His family, observed Alfred, were a “black-blooded race”, indicating prone to moods and depression. His father, a reluctant priest, was irate and regularly inebriated. Transpired an occurrence, the details of which are obscure, that caused the family cook being burned to death in the rectory kitchen. One of Alfred’s siblings was admitted to a mental institution as a child and remained there for his entire existence. Another experienced severe depression and copied his father into alcoholism. A third fell into opium. Alfred himself suffered from bouts of debilitating despair and what he referred to as “strange episodes”. His Maud is told by a insane person: he must often have wondered whether he might turn into one himself.

The Compelling Figure of Young Tennyson

Even as a youth he was imposing, verging on charismatic. He was of great height, unkempt but attractive. Before he adopted a Spanish-style cape and wide-brimmed hat, he could dominate a room. But, being raised hugger-mugger with his family members – several relatives to an small space – as an grown man he desired privacy, withdrawing into silence when in company, vanishing for solitary journeys.

Deep Concerns and Turmoil of Faith

In that period, earth scientists, star gazers and those scientific thinkers who were beginning to think with the naturalist about the evolution, were introducing disturbing questions. If the history of existence had started ages before the emergence of the mankind, then how to hold that the planet had been made for people's enjoyment? “It is inconceivable,” stated Tennyson, “that the entire cosmos was merely made for mankind, who reside on a minor world of a common sun.” The modern viewing devices and microscopes revealed areas immensely huge and beings tiny beyond perception: how to maintain one’s belief, given such evidence, in a deity who had created mankind in his own image? If dinosaurs had become extinct, then would the human race meet the same fate?

Repeating Elements: Sea Monster and Companionship

The biographer weaves his narrative together with a pair of recurrent elements.

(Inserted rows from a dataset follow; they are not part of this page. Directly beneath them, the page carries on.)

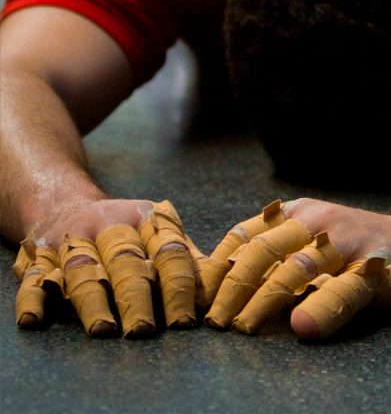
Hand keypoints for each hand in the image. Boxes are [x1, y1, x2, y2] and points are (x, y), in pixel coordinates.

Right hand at [14, 199, 208, 337]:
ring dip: (92, 302)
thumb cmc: (127, 229)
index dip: (178, 287)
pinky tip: (35, 320)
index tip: (185, 320)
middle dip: (136, 298)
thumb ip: (188, 259)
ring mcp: (71, 239)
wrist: (66, 200)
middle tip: (144, 330)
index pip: (167, 253)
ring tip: (103, 330)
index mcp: (145, 220)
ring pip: (82, 270)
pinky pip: (33, 276)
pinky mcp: (39, 254)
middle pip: (125, 264)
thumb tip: (216, 296)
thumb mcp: (159, 230)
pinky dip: (32, 298)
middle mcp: (107, 226)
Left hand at [202, 198, 390, 338]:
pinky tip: (303, 328)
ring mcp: (347, 243)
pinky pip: (343, 290)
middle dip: (231, 287)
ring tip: (242, 327)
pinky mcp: (375, 269)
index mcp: (298, 213)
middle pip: (261, 251)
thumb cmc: (363, 244)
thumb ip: (279, 250)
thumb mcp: (317, 234)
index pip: (244, 235)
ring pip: (294, 270)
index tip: (197, 297)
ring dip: (262, 301)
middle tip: (214, 321)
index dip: (217, 267)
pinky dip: (321, 310)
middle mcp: (319, 221)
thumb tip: (224, 282)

The initial he introduces at the beginning – it is the image of the legendary sea monster. Tennyson was a youthful undergraduate when he composed his poem about it. In Holmes’s view, with its blend of “Nordic tales, “earlier biology, “futuristic ideas and the scriptural reference”, the short verse presents concepts to which Tennyson would keep returning. Its sense of something enormous, unutterable and mournful, submerged out of reach of human inquiry, prefigures the mood of In Memoriam. It signifies Tennyson’s introduction as a expert of rhythm and as the originator of metaphors in which terrible unknown is packed into a few brilliantly evocative words.

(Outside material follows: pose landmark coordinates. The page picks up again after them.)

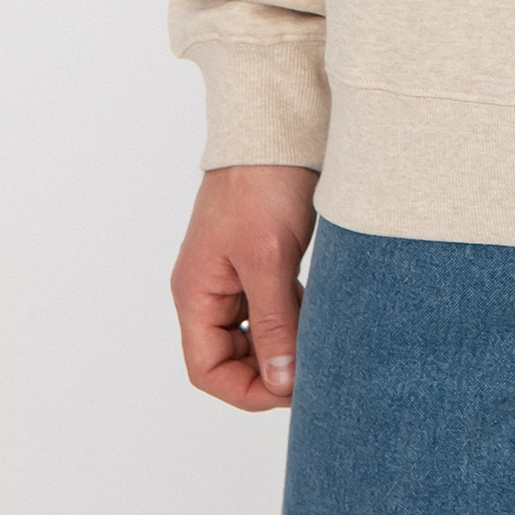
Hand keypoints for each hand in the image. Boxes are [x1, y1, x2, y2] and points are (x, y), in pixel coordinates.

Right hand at [171, 164, 316, 412]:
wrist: (277, 124)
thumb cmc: (262, 183)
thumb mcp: (269, 258)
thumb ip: (274, 322)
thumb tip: (281, 381)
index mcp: (196, 293)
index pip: (207, 369)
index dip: (246, 389)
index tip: (290, 388)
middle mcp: (208, 288)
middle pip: (230, 356)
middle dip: (268, 369)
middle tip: (313, 367)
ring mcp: (232, 273)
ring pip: (254, 332)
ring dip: (283, 342)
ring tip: (318, 338)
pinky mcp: (258, 259)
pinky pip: (269, 306)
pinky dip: (291, 316)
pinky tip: (318, 310)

The additional theme is the Kraken’s opposite. Where the imaginary sea monster symbolises all that is melancholic about Tennyson, his friendship with a actual individual, Edward FitzGerald, of whom he would state “I had no truer friend”, summons up all that is loving and humorous in the artist. With him, Holmes presents a side of Tennyson rarely before encountered. A Tennyson who, after uttering some of his most impressive phrases with “grotesque grimness”, would abruptly chuckle heartily at his own solemnity. A Tennyson who, after visiting ““his friend FitzGerald” at home, composed a thank-you letter in poetry portraying him in his garden with his pet birds sitting all over him, planting their ““reddish toes … on arm, palm and knee”, and even on his skull. It’s an picture of pleasure excellently tailored to FitzGerald’s great exaltation of pleasure-seeking – his interpretation of The Rubáiyát of Omar Khayyám. It also summons up the superb absurdity of the pair's mutual friend Edward Lear. It’s satisfying to be informed that Tennyson, the melancholy Great Man, was also the inspiration for Lear’s rhyme about the old man with a facial hair in which “nocturnal birds and a chicken, four larks and a tiny creature” constructed their nests.

An Engaging {Biography|Life Story|

Christopher Kennedy
Christopher Kennedy

A tech enthusiast and lifestyle blogger passionate about sharing practical advice and personal experiences to inspire others.